Even so, we may prefer to make a secret of our shame, for shame can itself be shameful—or, to be more precise, embarrassing.

People with low self-esteem, being harsher upon themselves, are more given to shame. In some cases, they may defend against shame with blame or contempt, often for the person or people who incited their shame. This is only likely to lead to deeper shame, and therefore to lower self-esteem, opening up a vicious cycle—which might be broken if, like certain politicians, they stop feeling shame at all.

While overwhelming shame can be destructive, mild to moderate shame is mostly a force for good, goading us to live more ethical lives.

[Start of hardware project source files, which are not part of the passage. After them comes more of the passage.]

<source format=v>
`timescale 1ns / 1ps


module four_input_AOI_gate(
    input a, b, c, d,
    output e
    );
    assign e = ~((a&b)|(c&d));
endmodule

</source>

In Dying for Ideas, the philosopher Costica Bradatan writes:

…the chief reason for studying philosophy is not a desire to know more about the world, but a profound sense of dissatisfaction with the state in which one finds oneself. One day you suddenly, painfully, realize that something important is missing in your life and that there is too large a gap between what you are and the sense of what you should be. And before you know it, this emptiness starts eating at you. You may not know yet what exactly it is that you want, but you know quite well what you do not want: remaining the person you currently are. You may be so ashamed that you don’t even dare to call that “existence”: you don’t exist yet properly. It must have been in this sense that Socrates used the term “midwifery” for what he was doing. By subjecting those around him to the rigors of philosophy, he was bringing them into proper existence. So closely related to self-detestation, it may be that philosophy begins not in wonder, but in shame.

Guilt

Whereas shame pertains to a person, guilt pertains to an action or actions and to blame and remorse. Shame says, “I am bad.” Guilt says, “I did something bad.”

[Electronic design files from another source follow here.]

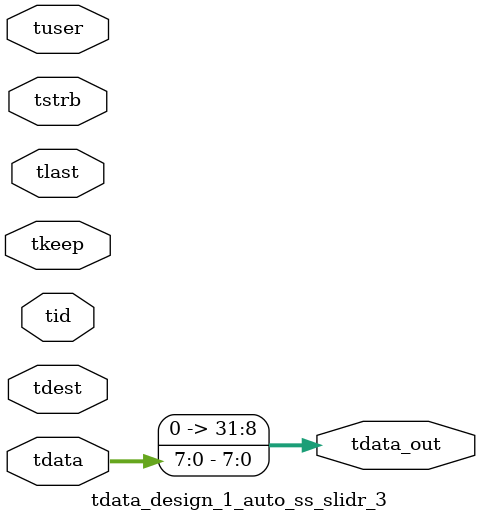
<source format=v>


`timescale 1ps/1ps

module tdata_design_1_auto_ss_slidr_3 #
(
parameter C_S_AXIS_TDATA_WIDTH = 32,
parameter C_S_AXIS_TUSER_WIDTH = 0,
parameter C_S_AXIS_TID_WIDTH   = 0,
parameter C_S_AXIS_TDEST_WIDTH = 0,
parameter C_M_AXIS_TDATA_WIDTH = 32
)
(
input  [(C_S_AXIS_TDATA_WIDTH == 0 ? 1 : C_S_AXIS_TDATA_WIDTH)-1:0     ] tdata,
input  [(C_S_AXIS_TUSER_WIDTH == 0 ? 1 : C_S_AXIS_TUSER_WIDTH)-1:0     ] tuser,
input  [(C_S_AXIS_TID_WIDTH   == 0 ? 1 : C_S_AXIS_TID_WIDTH)-1:0       ] tid,
input  [(C_S_AXIS_TDEST_WIDTH == 0 ? 1 : C_S_AXIS_TDEST_WIDTH)-1:0     ] tdest,
input  [(C_S_AXIS_TDATA_WIDTH/8)-1:0 ] tkeep,
input  [(C_S_AXIS_TDATA_WIDTH/8)-1:0 ] tstrb,
input                                                                    tlast,
output [C_M_AXIS_TDATA_WIDTH-1:0] tdata_out
);

assign tdata_out = {tdata[7:0]};

endmodule


</source>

More subtly, shame involves falling short of cultural or societal moral standards, whereas guilt involves falling short of one’s own moral standards. Thus, it is entirely possible to feel guilty about actions of which many or most of our peers approve, such as wearing designer clothes, driving a gas-guzzling car, or eating red meat.

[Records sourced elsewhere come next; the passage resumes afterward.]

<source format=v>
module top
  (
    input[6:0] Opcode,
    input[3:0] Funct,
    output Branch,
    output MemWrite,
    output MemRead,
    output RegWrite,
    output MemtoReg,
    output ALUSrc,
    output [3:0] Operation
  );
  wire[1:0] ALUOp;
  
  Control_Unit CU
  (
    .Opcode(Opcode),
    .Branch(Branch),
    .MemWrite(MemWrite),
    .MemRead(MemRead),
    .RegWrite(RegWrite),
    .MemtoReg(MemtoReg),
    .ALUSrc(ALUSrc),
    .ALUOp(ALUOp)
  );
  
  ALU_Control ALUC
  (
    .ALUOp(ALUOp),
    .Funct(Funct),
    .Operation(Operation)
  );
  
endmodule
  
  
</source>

As I discuss in my new book, Heaven and Hell: The Psychology of the Emotions, shame and guilt often go hand in hand, which is why they are so often confused. For instance, when we injure someone, we often feel bad about having done so (guilt) and, at the same time, feel bad about ourselves (shame).

Yet guilt and shame are distinct emotions. Shame is “egodystonic,” that is, in conflict with our desired self-image, and high levels of shame are correlated with poor psychological functioning. In particular, eating disorders and many sexual disorders can be understood as disorders of shame, as can narcissism, which can be construed as a defense against shame.

Guilt, on the other hand, is “egosyntonic,” that is, consistent with our self-image, and—except in extreme cases, such as that of the regicidal Lady Macbeth—is either unrelated or inversely correlated with poor psychological functioning.

Faced with the same set of circumstances, people with high self-esteem are more prone to guilt than to shame, and more likely to take corrective or redemptive action.